Yankees GM Brian Cashman feels that the potential is there for a big year, but he’s not guaranteeing the AL East title or anything of that sort, as Nick Cafardo of the Boston Globe writes. “We have a lot of talent,” he said. “Like other teams, we have some ifs. If we get good comebacks and our rotation stays healthy, if our team stays healthy, we’re a good team.” Additions like Andrew Miller will be counted on for production, but the Bombers will really hope for some vintage performances from guys like Mark Teixeira, Carlos Beltran, and embattled third baseman Alex Rodriguez. Here’s more from today’s column..

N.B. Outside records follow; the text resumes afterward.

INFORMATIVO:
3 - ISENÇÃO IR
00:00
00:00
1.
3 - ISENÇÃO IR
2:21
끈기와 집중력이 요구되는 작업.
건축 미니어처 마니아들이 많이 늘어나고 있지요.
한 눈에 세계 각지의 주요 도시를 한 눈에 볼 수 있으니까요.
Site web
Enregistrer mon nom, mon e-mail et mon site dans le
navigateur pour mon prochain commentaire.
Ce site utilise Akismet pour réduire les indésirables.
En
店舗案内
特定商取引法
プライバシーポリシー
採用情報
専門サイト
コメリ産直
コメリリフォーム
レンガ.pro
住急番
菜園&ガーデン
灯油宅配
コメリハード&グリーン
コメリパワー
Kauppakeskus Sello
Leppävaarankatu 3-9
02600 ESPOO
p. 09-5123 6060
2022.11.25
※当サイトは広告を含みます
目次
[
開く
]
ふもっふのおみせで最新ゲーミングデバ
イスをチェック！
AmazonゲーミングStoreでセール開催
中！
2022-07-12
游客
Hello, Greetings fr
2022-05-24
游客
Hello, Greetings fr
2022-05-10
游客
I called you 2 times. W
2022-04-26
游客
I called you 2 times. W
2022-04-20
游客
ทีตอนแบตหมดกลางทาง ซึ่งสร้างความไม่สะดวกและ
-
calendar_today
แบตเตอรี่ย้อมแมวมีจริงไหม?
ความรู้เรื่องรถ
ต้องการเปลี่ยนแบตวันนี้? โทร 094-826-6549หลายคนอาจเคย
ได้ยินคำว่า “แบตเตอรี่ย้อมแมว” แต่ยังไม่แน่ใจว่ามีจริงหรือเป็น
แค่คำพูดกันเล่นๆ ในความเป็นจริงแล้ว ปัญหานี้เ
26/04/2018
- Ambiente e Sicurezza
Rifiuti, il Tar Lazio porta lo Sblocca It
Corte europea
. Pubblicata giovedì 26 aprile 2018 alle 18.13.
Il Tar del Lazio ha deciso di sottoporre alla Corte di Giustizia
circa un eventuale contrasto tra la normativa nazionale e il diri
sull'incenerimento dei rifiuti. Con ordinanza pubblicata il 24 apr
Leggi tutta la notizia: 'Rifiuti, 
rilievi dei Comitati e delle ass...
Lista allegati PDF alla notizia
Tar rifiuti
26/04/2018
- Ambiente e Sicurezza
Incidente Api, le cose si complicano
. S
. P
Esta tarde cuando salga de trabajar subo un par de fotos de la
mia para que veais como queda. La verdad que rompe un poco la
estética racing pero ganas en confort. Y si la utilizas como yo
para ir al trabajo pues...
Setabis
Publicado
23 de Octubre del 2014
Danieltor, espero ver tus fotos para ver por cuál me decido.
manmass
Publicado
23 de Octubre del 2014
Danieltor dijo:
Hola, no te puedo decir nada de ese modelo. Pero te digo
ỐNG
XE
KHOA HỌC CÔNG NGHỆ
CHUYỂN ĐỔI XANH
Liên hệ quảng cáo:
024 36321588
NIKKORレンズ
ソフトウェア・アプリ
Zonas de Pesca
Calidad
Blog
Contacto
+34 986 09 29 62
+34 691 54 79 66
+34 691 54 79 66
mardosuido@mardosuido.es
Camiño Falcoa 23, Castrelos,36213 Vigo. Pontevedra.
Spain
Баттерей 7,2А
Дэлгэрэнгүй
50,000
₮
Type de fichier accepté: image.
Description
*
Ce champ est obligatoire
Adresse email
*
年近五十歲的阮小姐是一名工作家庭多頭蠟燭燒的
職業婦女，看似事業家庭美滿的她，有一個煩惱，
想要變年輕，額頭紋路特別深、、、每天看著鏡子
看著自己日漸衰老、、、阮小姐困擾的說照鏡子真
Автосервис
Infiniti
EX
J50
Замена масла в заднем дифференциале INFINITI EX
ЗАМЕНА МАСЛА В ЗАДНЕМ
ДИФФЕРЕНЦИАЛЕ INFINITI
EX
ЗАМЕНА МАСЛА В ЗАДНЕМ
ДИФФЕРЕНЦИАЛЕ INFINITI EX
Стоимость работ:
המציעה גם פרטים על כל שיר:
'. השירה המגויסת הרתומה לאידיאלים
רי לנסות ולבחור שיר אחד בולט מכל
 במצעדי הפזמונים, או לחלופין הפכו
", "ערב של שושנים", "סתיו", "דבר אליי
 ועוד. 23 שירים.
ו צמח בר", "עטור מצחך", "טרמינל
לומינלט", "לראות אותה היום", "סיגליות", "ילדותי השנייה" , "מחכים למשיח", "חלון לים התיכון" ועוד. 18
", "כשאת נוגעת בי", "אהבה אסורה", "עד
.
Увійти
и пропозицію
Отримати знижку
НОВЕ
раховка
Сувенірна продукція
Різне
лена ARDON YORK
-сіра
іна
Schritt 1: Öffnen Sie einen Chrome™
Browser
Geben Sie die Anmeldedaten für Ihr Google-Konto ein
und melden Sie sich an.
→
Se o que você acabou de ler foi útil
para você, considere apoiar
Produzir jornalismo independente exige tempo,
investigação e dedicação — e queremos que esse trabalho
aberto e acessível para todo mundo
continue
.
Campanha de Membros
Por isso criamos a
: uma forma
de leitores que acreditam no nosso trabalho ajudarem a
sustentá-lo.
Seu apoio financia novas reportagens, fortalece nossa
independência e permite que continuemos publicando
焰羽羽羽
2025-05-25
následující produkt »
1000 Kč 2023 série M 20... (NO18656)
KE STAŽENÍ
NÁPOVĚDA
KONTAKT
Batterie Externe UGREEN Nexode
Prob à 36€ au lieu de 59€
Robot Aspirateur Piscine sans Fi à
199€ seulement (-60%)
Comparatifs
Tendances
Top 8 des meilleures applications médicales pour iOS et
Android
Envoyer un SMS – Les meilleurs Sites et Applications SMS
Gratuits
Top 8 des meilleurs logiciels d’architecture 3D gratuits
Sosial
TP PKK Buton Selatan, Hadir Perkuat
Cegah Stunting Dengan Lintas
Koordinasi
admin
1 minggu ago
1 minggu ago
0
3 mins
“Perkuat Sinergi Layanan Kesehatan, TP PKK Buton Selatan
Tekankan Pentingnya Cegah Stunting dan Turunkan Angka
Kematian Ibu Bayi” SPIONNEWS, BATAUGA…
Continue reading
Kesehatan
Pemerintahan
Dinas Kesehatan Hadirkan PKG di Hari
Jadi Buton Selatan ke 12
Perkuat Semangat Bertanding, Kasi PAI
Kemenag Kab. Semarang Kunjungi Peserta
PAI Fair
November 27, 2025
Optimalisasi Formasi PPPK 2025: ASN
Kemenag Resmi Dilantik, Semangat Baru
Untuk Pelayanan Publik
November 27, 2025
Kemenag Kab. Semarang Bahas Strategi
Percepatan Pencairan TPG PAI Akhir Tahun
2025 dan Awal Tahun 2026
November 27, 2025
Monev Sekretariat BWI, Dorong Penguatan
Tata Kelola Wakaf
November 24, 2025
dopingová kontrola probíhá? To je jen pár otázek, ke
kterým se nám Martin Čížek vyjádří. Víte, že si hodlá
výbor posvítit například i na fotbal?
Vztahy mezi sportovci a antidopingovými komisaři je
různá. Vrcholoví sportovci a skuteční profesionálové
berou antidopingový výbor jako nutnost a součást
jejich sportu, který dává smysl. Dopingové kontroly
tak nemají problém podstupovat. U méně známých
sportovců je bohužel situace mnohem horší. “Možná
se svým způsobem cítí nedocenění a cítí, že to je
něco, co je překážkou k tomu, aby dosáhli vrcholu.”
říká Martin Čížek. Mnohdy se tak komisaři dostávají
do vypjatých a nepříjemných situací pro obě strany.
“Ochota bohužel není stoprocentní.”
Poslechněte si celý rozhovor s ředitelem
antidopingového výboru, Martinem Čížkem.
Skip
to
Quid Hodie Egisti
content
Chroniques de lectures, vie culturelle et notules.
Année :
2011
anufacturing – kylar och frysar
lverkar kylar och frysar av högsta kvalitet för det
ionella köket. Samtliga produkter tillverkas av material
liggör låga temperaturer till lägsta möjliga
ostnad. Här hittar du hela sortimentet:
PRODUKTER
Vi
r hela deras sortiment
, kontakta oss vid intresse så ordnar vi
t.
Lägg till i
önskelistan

- The Phillies continue to insist on Blake Swihart in any deal for Cole Hamels and there’s been no movement to ask instead for Christian Vazquez. The Red Sox, meanwhile, refuse to part with their top young catcher. Cafardo suggests the Phillies could have a better chance of working out a deal with the Padres as they are more open to moving catching prospect Austin Hedges.
- There are no substantive talks between the Mets and Everth Cabrera‘s camp at the moment as they seem committed to Wilmer Flores. It was reported earlier this winter that the Mets had interest in the former Padres shortstop. A major league source with knowledge of Cabrera’s situation indicated to Cafardo that he has made great strides personally.
- Cafardo writes that the Blue Jays remain interested in Phillies reliever Jonathan Papelbon. A report from earlier this month characterized the Blue Jays as a “major long shot” to land the closer due to financial reasons.
- General Managers around the league can’t stop raving about 19-year-old Cuban prospect Yoan Moncada. “He could be the next Robinson Cano/Chase Utley, but more Cano. That’s the kind of potential bat we’re talking about,” one National League talent evaluator said. An NL GM told Cafardo that Moncada “may be better than [Yasiel] Puig or [Jose] Abreu or [Yoenis] Cespedes or [Jorge] Soler.” Meanwhile, one GM tells Cafardo that the middle infielder would still require some minor league seasoning before breaking into the majors.
- There’s a good amount of interest in Brandon Beachy for when he’s finally ready to sign. The 28-year-old owns a lifetime 3.23 ERA over 46 big league starts, with a 3.34 FIP, 3.54 xFIP, and 3.39 SIERA.